Gıda Hareketi diye bir grup Twitter da kanun meclisten geçmesin diye çabalıyor. Onların twitlerinden bir kaçını paylaşayım:
"İnsanları gıda ve beslenme konusunda susturmak için TBMMye verilen kanun teklifinin izini sürdük. Bakın karşımıza kim çıktı: Bill Gates ve Rockefeller Vakfı. Küresel gıda şirketleri.
Allah’ın ve evrenin nereden türediğinin bilinmediğini ileri süren Agnostik materyalist akımın mensubu, LSD bağımlısı ve bundan mahkûm olmuş Bill Gates, bu asil ve kadim milletin nasıl besleneceğine karar verecek!
Mevcut kanun teklifi Anayasanın 26.Maddesine aykırı
Anayasaya aykırı kanun olmaz.
LGBT sapkınlığının yakalananların iki yönü var. ● İlki: Siyasi sapkınlık ● İkincisi: Yenilen içilen gıda ve ilaçlara eklenen hormon bozucular. Yani LGBT ziraat, beslenme ve sağlık politikasızlığının bir neticesidir.
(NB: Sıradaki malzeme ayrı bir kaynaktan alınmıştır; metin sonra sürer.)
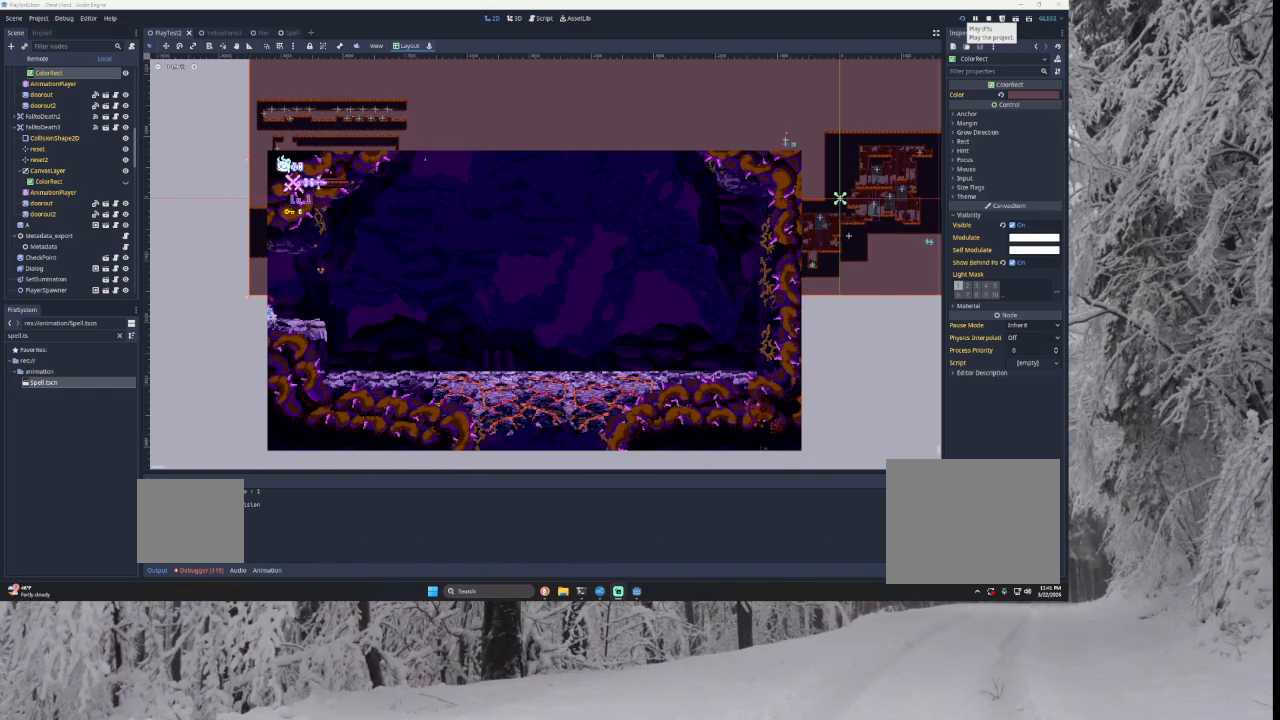
{"buttons": [], "left_stick": "right", "right_stick": "center", "events": [[100, "left_stick", "right"], [200, "left_stick", "center"], [400, "left_stick", "right"]]}
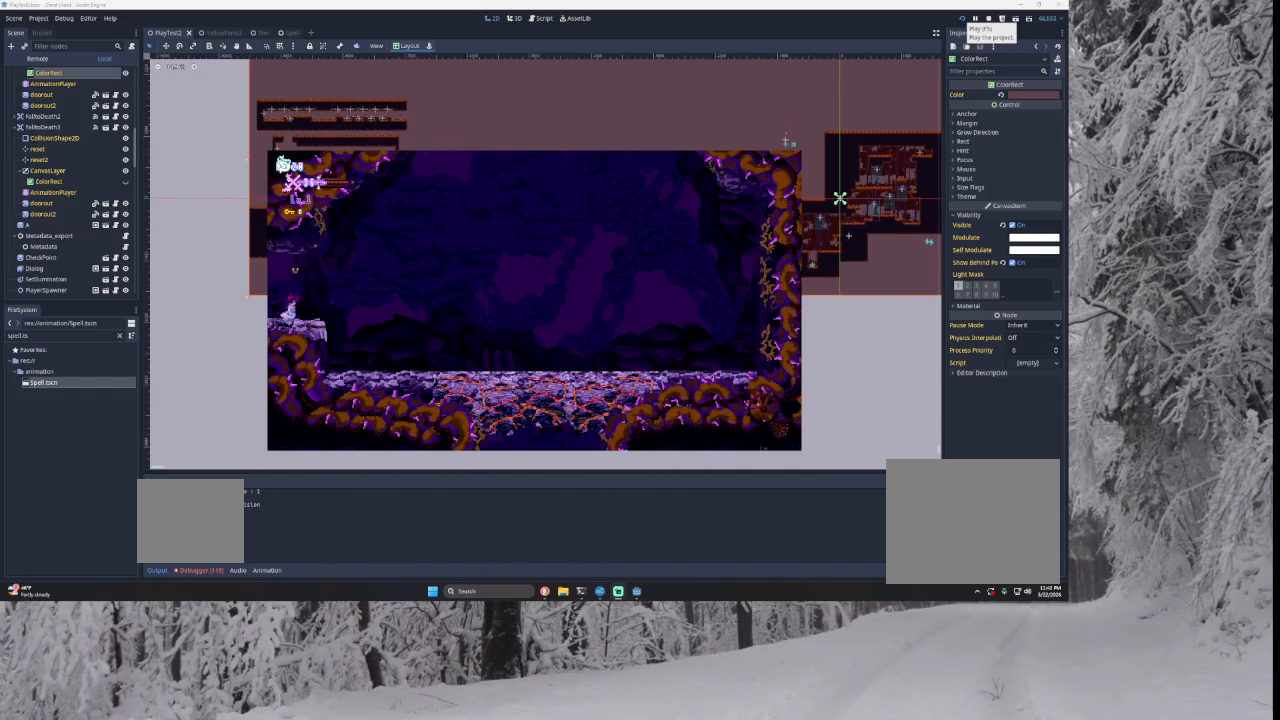
{"buttons": [], "left_stick": "center", "right_stick": "center", "events": [[133, "left_stick", "center"]]}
Korona veya benzer bir virüsü hayvanlar üzerinden yayıp insanları et yemekten uzaklaştıracaklar. Et yemeyenler itaatkâr, her türlü yanlışa evet der. Veganlık bunun için icat edilmiştir.
Sadece nebaî beslenenler mutî olur çevrilen dolapları göremez. Sadece et yiyen vahşi olur. İslam mûtedilliği emreder. İkisinin de ölçülü yenmesini ister.
Gıdalar, aşılar, ilaçlar ve katkıları ile çevre yüzünden engelli doğumların özelde de Otizm ve Down Sendromunun salgına dönüştüğünü gıda mafyasının ise bunu keyifle izlediğini. kalp damar, kanser, diyabet organ yetmezliği, engelli doğumlar, gencecik ölümlerin asıl müsebbibin hibrit tohumlar, sentetik gıdalar, katkılar, nano aşılar, rekombinand ilaçlar olduğu, biyogüvenlik ve tohumculuk gibi millet ve geleceği açısından mayınlarla dolu kanunları hazırlattıranlar konuşacak bu milletin gıdası ve beslenmesi konusunda ahkam kesecek milletin asil çocukları susacak..."
Gıda Hareketi #AkPartiSansürKanunuGeriÇek diyerek twitter da mücadele ediyor. Bu konuda hassas olan kişiler de bu mücadeleye destek olmalı ki konu çok hassas.
Gıda Hareketi kanunu durdurması için her twitte Cumhurbaşkanı'na seslendi, Cumhurbaşkanının kanunu durduracağı ile ilgili inançlarını tazelediler.
Medya ve yazarlar gıda sansür yasasına karşı sessizler. Nerede bu ülkenin zararı bir şey var medya susar. CHP ve HDP susar.
Kanunların durdurulmasında kamoyu tepkisine kaldı artık. Bu konuda tepki göstermeliyiz.
Gıda sansür yasası pek çok medyada "Tavuk Döner Kazandı" diye verildi. "Tavuk döner zararlı" diyen Canan Karatay' da kaybetmiş! Kanun çıkarsa kaybeden Canan Karatay değil koskoca bir millet olacak.
Bu arada Dünya Sağlık Örgütü (DSÖ) dünyanın sağlığını bozan küresel ilaç sermayesinin ağbabası DSÖ Türkiye'de ofis açıyor. Bu da ayrı bir tehlike. Hem bu konu ile bağlantılı hem de başka tehlikeler de içeren ayrı bir konu. Sağlığımızı küresel sermayeden koruyalım.